Sensitivity testing
Use sensitivity testing when you want to run a uniform grid of underlying and volatility shocks across the submitted portfolio.
This is done through the stress_sensitivities object on POST /portfolios. It is useful for broad what-if analysis and sensitivity surfaces.
stress_sensitivities does not support sector, sub-sector, underlying, or
expiry-specific targeting. If you need hierarchical scenario logic, use
scenario-based stress testing instead.
Overview
Sensitivity testing uses two arrays:
underlying_shocksvolatility_shocks
These arrays define a shock grid that is applied across the submitted positions. They do not map to product classifications such as Energy, Crude Oil, or a named underlying.
How It Works
Each value in underlying_shocks is paired with the value at the same index in volatility_shocks.
For example:
{
"underlying_shocks": [-0.2, -0.1, -0.05, -0.01, 0.01, 0.05, 0.1, 0.2],
"volatility_shocks": [0, 0, 0, 0, 0, 0, 0, 0]
}
describes eight shock points. Each point is one combined underlying-and-volatility move in the grid.

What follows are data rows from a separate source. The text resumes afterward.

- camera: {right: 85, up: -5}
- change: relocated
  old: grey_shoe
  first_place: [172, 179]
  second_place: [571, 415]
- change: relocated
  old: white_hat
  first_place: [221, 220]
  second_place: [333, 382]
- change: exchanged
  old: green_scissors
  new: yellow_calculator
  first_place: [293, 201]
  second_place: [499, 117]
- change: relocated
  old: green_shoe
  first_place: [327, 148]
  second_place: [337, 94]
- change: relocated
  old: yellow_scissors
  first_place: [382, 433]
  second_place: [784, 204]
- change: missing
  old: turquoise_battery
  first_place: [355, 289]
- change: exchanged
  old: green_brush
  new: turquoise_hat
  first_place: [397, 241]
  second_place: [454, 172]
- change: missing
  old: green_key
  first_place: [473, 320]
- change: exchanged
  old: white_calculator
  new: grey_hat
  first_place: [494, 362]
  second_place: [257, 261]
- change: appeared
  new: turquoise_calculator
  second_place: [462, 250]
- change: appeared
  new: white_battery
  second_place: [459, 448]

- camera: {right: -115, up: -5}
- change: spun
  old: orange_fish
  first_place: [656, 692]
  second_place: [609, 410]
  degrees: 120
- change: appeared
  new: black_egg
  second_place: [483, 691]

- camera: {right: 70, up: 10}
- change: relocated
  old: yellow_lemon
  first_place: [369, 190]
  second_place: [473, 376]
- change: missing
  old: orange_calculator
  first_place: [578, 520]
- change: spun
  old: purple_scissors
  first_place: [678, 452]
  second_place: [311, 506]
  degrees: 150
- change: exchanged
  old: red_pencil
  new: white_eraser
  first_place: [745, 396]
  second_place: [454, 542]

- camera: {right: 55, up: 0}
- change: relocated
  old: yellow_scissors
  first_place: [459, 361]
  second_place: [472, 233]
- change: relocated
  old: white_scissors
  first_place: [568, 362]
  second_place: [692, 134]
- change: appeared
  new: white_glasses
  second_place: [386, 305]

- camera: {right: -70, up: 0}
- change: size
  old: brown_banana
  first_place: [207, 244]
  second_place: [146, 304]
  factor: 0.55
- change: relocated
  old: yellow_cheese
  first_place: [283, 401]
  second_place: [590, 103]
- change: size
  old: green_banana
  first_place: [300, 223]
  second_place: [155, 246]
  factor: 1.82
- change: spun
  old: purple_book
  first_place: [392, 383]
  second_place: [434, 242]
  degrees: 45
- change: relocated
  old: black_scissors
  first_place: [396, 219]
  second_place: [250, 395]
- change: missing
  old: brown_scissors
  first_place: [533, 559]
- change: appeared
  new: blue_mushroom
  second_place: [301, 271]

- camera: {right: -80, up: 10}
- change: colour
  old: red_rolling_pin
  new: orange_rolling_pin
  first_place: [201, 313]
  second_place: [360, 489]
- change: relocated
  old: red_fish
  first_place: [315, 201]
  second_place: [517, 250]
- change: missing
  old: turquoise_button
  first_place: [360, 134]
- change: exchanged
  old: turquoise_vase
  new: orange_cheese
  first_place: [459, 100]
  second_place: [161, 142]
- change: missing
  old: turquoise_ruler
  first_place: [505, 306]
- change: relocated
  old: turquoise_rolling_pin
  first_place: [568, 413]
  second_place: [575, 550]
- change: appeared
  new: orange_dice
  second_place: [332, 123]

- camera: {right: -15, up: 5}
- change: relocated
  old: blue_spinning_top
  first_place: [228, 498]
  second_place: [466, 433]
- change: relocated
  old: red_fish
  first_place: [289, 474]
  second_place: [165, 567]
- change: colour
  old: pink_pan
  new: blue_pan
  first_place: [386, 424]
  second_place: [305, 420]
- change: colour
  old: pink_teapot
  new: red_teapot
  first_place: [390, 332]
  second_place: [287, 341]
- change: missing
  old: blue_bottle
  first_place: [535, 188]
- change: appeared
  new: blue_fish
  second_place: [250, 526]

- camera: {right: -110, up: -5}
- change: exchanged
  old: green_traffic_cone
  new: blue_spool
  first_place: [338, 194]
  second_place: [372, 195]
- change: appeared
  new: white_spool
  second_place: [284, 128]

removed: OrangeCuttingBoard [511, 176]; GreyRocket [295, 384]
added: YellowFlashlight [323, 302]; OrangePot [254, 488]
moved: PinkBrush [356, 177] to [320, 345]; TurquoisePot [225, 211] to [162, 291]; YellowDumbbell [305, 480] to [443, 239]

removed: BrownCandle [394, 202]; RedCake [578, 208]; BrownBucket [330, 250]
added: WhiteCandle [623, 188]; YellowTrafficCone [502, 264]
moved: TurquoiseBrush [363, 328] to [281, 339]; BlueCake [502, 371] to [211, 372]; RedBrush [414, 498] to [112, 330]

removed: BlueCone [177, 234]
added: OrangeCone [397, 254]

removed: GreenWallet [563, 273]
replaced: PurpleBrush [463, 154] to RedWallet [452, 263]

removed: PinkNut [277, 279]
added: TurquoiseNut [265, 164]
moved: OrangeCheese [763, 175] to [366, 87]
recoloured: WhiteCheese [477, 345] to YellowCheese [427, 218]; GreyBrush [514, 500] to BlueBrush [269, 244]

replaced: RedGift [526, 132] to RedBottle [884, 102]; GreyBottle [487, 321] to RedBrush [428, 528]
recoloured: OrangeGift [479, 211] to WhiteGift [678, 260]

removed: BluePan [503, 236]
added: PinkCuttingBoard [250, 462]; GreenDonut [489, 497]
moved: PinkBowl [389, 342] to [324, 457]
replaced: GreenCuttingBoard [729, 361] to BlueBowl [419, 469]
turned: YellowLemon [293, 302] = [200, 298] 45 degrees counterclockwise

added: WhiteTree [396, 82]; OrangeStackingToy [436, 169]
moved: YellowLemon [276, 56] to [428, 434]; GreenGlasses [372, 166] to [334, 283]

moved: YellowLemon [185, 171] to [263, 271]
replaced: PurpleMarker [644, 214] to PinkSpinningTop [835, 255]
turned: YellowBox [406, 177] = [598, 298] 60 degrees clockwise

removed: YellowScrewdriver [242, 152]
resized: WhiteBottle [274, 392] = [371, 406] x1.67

This means the arrays answer the question:
What combined shocks should be evaluated?
not:
Which sectors or underlyings should receive different shocks?
Shock arrays
The two arrays should be understood as paired axes:
underlying_shocks[i]is the underlying move at indexivolatility_shocks[i]is the volatility move at indexi
So if index 0 is:
{
"underlying_shock": -0.2,
"volatility_shock": 0
}
that represents one stress point in the sensitivity grid.
If you want eight sensitivity points, provide eight paired values.
Example request
{
"calculation_type": "analytics",
"portfolio": [
{
"account_code": "Account 001",
"exchange_code": "NYMEX",
"contract_code": "LO",
"contract_type": "CALL",
"contract_expiry": "202512",
"contract_strike": "50.1",
"net_position": "-1000"
}
],
"stress_sensitivities": {
"underlying_shocks": [-0.2, -0.1, -0.05, -0.01, 0.01, 0.05, 0.1, 0.2],
"volatility_shocks": [0, 0, 0, 0, 0, 0, 0, 0]
}
}
This asks the API to evaluate the submitted position across the same eight shock points.
When to use stress testing instead
Do not use stress_sensitivities when your requirement is:
- shock Energy differently from Metals
- shock Crude Oil differently from the rest of Energy
- shock a specific underlying differently from its broader category
- shock one expiry differently from other expiries on the same underlying
Those are scenario-definition problems, not sensitivity-grid problems.